With the average American working till age 66, it may seem like retirement is a long way off. It’s never too early to lay down a plan and save for your future, though!
Here are some tips on saving for your retirement so you can have more financial freedom in the years ahead.
1. Make your Retirement Savings Automatic
Ensure that your retirement savings are automatic. That way, if you have an emergency or lose your job, it will be easy to pull yourself back on track right away.
You can do this by redirecting some money from your paycheck into a separate account for retirement savings.
2. Increase your 401k Contributions by 1% Every Year till You Reach the Maximum Allowed Contribution of $18,500
Suppose you can’t afford to increase your contributions by more than that. In that case, it’s essential to make sure that you are taking advantage of the maximum allowed contribution.
For example, let’s say this year, your employer allows for an $18,000 401k contribution. Next year they qualify for an additional $500 in contributions (meaning starting from January, you can contribute $18500); make sure to take advantage of the higher limit!
By putting away more money in your early years, you’ll end up with a lot more savings down the road and have enough to pay for your long-term care plan.
3. Invest in a Target-date Fund that will Automatically Adjust to Meet your Needs as They Change Over Time
A target-date fund is a sure way to invest your money and have it automatically adjust as you get closer to retirement.
This type of fund will consider your age, investment goals, and risk tolerance to create a portfolio that is right for you.
It’s important to review your target-date fund regularly to ensure that it’s still the right fit for your situation.
4. Consider Opening an IRA if you Don’t Have Access to a 401k or Other Retirement plan
It may make sense to contribute more money to a traditional IRA in certain situations.

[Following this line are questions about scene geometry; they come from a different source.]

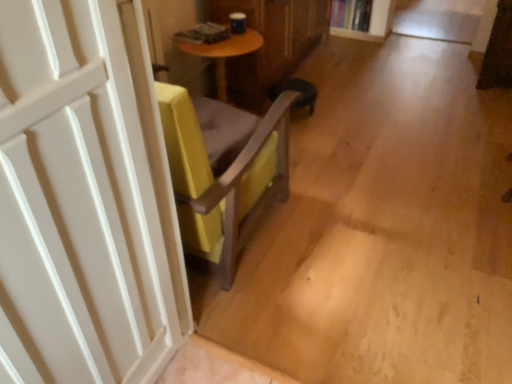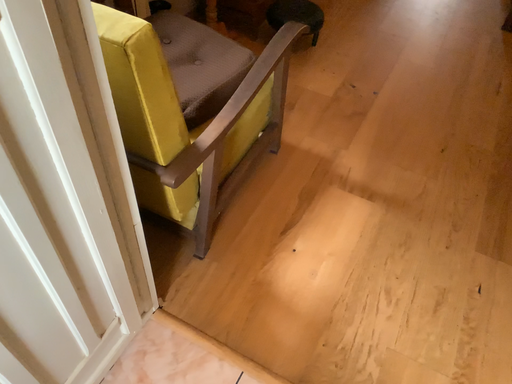
Question: Which way did the camera rotate in the video?

Choices:
 (A) rotated downward
 (B) rotated upward

Answer: (A)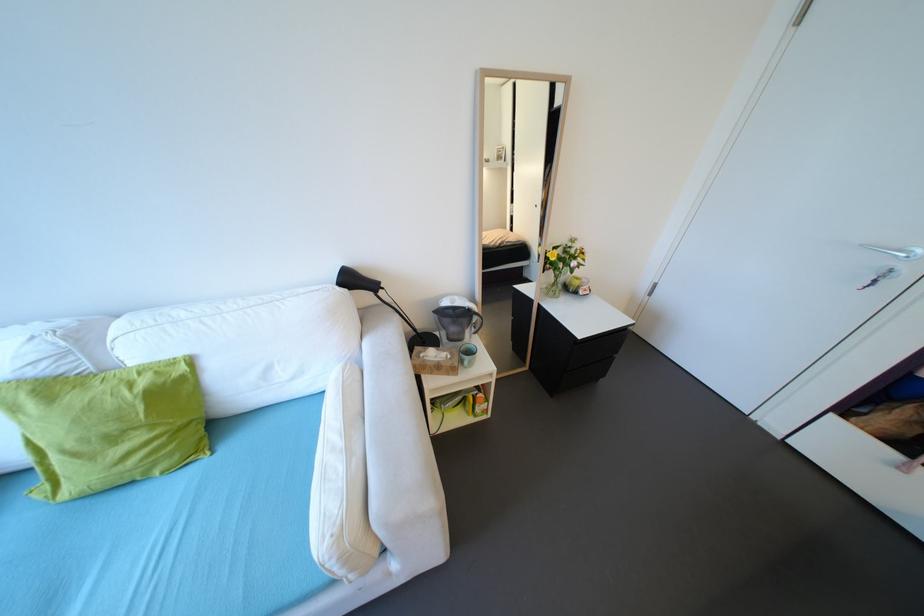
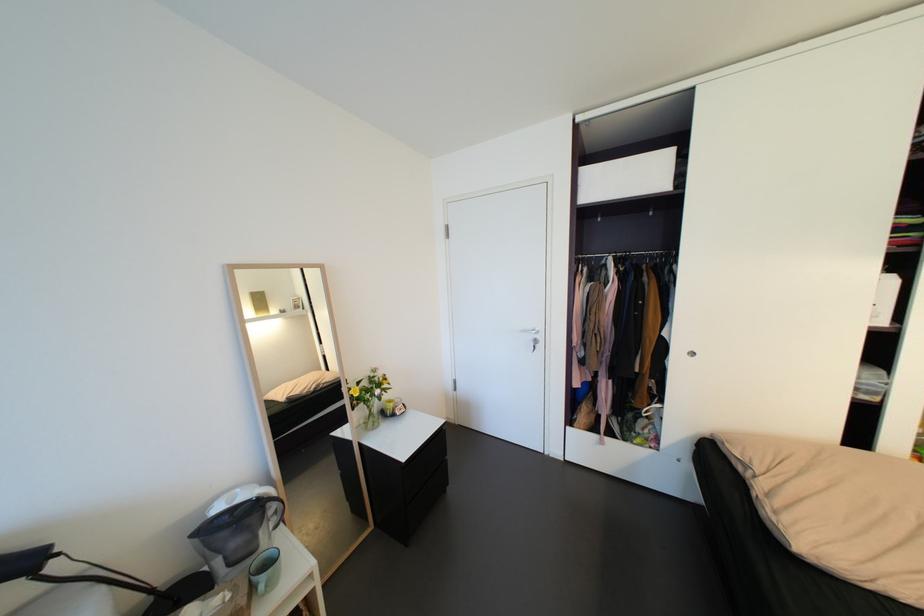
Locate, in the second image, the point that corresponds to (587,338) in the first image.

(410, 460)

If your employer doesn’t offer a retirement plan and you don’t have any other options available, you can open an IRA to save for the future!

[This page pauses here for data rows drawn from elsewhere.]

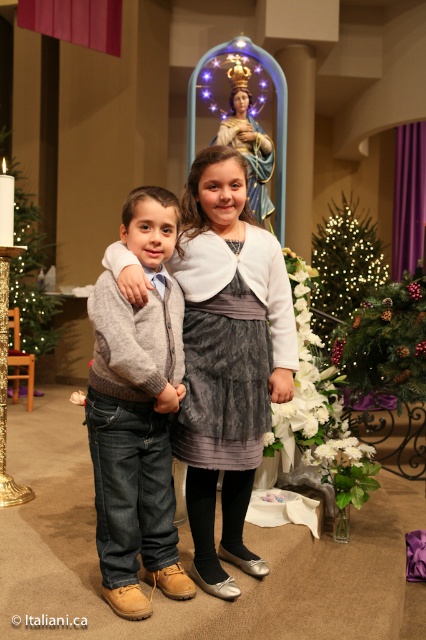
Is matte gray dress at center shorter than illuminated green christmas tree at center?

Incorrect, matte gray dress at center's height does not fall short of illuminated green christmas tree at center's.

Based on the photo, is matte gray dress at center thinner than illuminated green christmas tree at center?

Correct, matte gray dress at center's width is less than illuminated green christmas tree at center's.

Looking at this image, measure the distance between matte gray dress at center and camera.

matte gray dress at center and camera are 2.14 meters apart.

You are a GUI agent. You are given a task and a screenshot of the screen. Output one action in this format:
    pyautogui.click(x=<x>, y=<y>)
    Task: Click on the matte gray dress at center
    The width and height of the screenshot is (426, 640).
    Given the screenshot: What is the action you would take?
    pyautogui.click(x=227, y=356)

Who is lower down, knit sweater at center or green matte christmas tree at left?

knit sweater at center is lower down.

Is knit sweater at center positioned behind green matte christmas tree at left?

That is False.

You are a GUI agent. You are given a task and a screenshot of the screen. Output one action in this format:
    pyautogui.click(x=<x>, y=<y>)
    Task: Click on the knit sweater at center
    
    Given the screenshot: What is the action you would take?
    pyautogui.click(x=137, y=413)

Is point (195, 465) more distant than point (43, 307)?

No.

What do you see at coordinates (227, 356) in the screenshot? I see `matte gray dress at center` at bounding box center [227, 356].

The image size is (426, 640). What do you see at coordinates (227, 356) in the screenshot?
I see `matte gray dress at center` at bounding box center [227, 356].

Identify the location of matte gray dress at center. The width and height of the screenshot is (426, 640). (227, 356).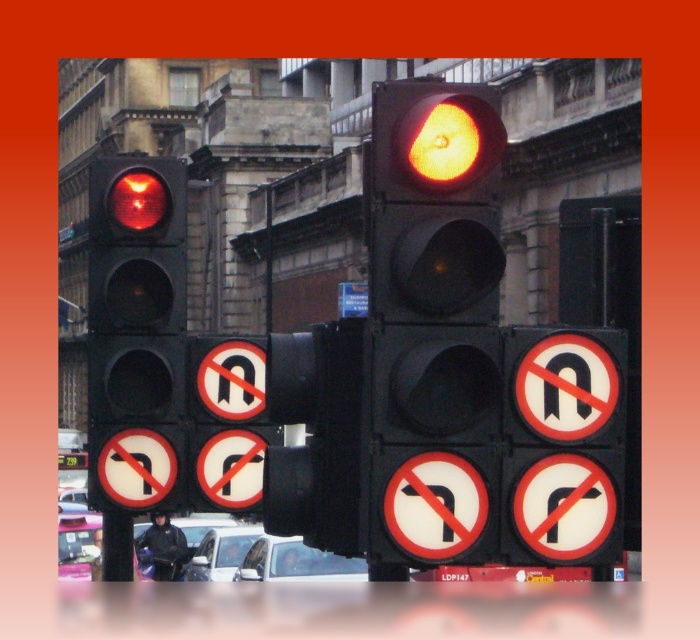
Question: Which point appears farthest from the camera in this image?

Choices:
 (A) (172, 308)
 (B) (489, 422)
 (C) (204, 378)

Answer: (C)

Question: Does matte black traffic light at center appear on the left side of matte black traffic light at left?

Choices:
 (A) yes
 (B) no

Answer: (B)

Question: Which point appears closest to the camera in this image?

Choices:
 (A) (218, 364)
 (B) (113, 449)
 (C) (402, 92)

Answer: (C)

Question: Which point is farther to the camera?

Choices:
 (A) matte black traffic light at center
 (B) matte black traffic light at left
 (C) white circular sign at center

Answer: (C)

Question: Can you confirm if matte black traffic light at center is thinner than matte black traffic light at left?

Choices:
 (A) yes
 (B) no

Answer: (A)

Question: Does matte black traffic light at left appear over white circular sign at center?

Choices:
 (A) no
 (B) yes

Answer: (B)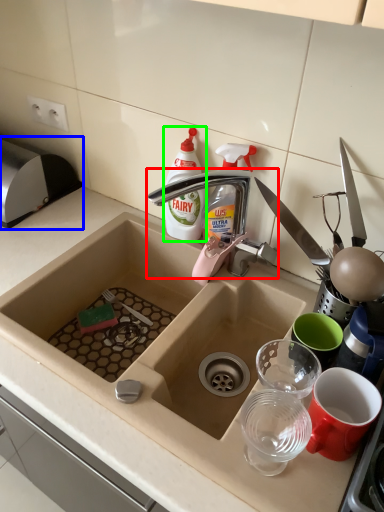
Question: Which is nearer to the tap (highlighted by a red box)? appliance (highlighted by a blue box) or bottle (highlighted by a green box).

Choices:
 (A) appliance
 (B) bottle

Answer: (B)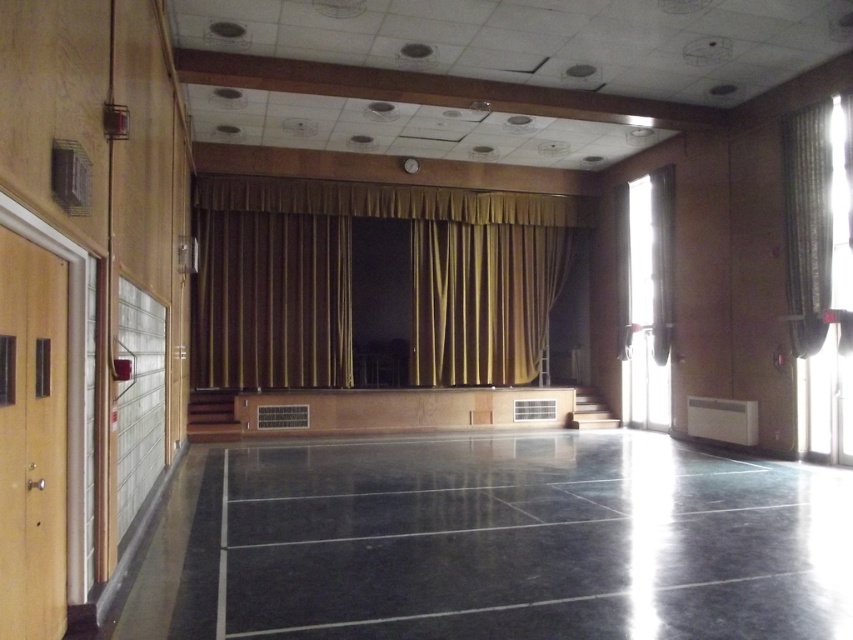
Question: Observing the image, what is the correct spatial positioning of black polished floor at center in reference to gold textured curtain at right?

Choices:
 (A) left
 (B) right

Answer: (A)

Question: Among these points, which one is farthest from the camera?

Choices:
 (A) (827, 518)
 (B) (793, 326)
 (C) (260, 358)

Answer: (C)

Question: Which of these objects is positioned farthest from the black polished floor at center?

Choices:
 (A) gold textured curtain at right
 (B) gold fabric curtain at center

Answer: (B)

Question: Which object is positioned closest to the gold textured curtain at right?

Choices:
 (A) black polished floor at center
 (B) gold fabric curtain at center

Answer: (A)

Question: Is black polished floor at center positioned in front of gold textured curtain at right?

Choices:
 (A) no
 (B) yes

Answer: (B)

Question: Is gold fabric curtain at center positioned before gold textured curtain at right?

Choices:
 (A) yes
 (B) no

Answer: (B)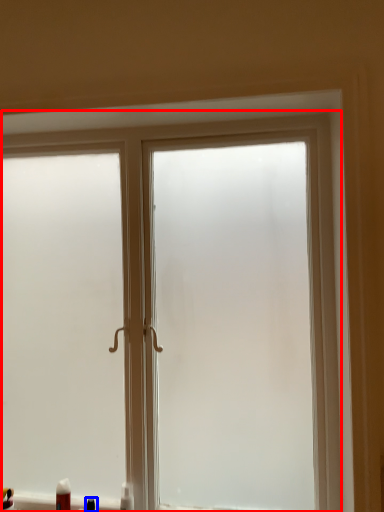
Question: Which point is further to the camera, window (highlighted by a red box) or toiletry (highlighted by a blue box)?

Choices:
 (A) window
 (B) toiletry

Answer: (B)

One crucial thing about IRAs is that they come with different contribution limits, so you’ll want to make sure that you know the maximums allowed each year.
5. Make an Emergency Fund
An emergency fund is crucial because, by definition, emergencies don’t occur when planned for. If you have savings, you won’t need to dig into other investments or cash flow during difficult times.
Try to save a minimum of three months’ worth of your living expenses, so you know you’ll be able to cover your costs in case of an unexpected event.

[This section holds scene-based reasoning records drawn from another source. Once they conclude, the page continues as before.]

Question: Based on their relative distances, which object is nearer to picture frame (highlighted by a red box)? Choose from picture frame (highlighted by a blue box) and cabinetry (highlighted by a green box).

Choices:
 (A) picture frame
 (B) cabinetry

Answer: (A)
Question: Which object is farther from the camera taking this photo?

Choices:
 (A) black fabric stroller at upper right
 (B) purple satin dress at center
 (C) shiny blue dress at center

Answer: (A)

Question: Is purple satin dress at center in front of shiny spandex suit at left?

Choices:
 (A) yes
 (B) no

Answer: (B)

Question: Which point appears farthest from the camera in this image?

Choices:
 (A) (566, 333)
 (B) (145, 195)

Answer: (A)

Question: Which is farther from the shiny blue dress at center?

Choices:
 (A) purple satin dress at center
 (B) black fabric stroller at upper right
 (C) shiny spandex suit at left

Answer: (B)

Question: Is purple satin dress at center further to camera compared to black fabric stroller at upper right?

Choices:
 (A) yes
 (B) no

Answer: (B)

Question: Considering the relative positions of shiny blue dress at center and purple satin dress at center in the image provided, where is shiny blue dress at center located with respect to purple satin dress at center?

6. Start Investing in Stocks
Investing for the first time might sound scary at first. Still, over time it will give people who invest an advantage over those that just save money in a bank account or buy bonds and treasury bills without any risk.
A final note on this is that if you want to become an investor, it might be a good idea to have some help from someone who knows what they are doing so you don’t lose your shirt! An excellent option would be working with a financial advisor or moving money into index funds.
Saving for retirement doesn’t have to be complicated – just by following these tips, you can make sure that you’re on the right track!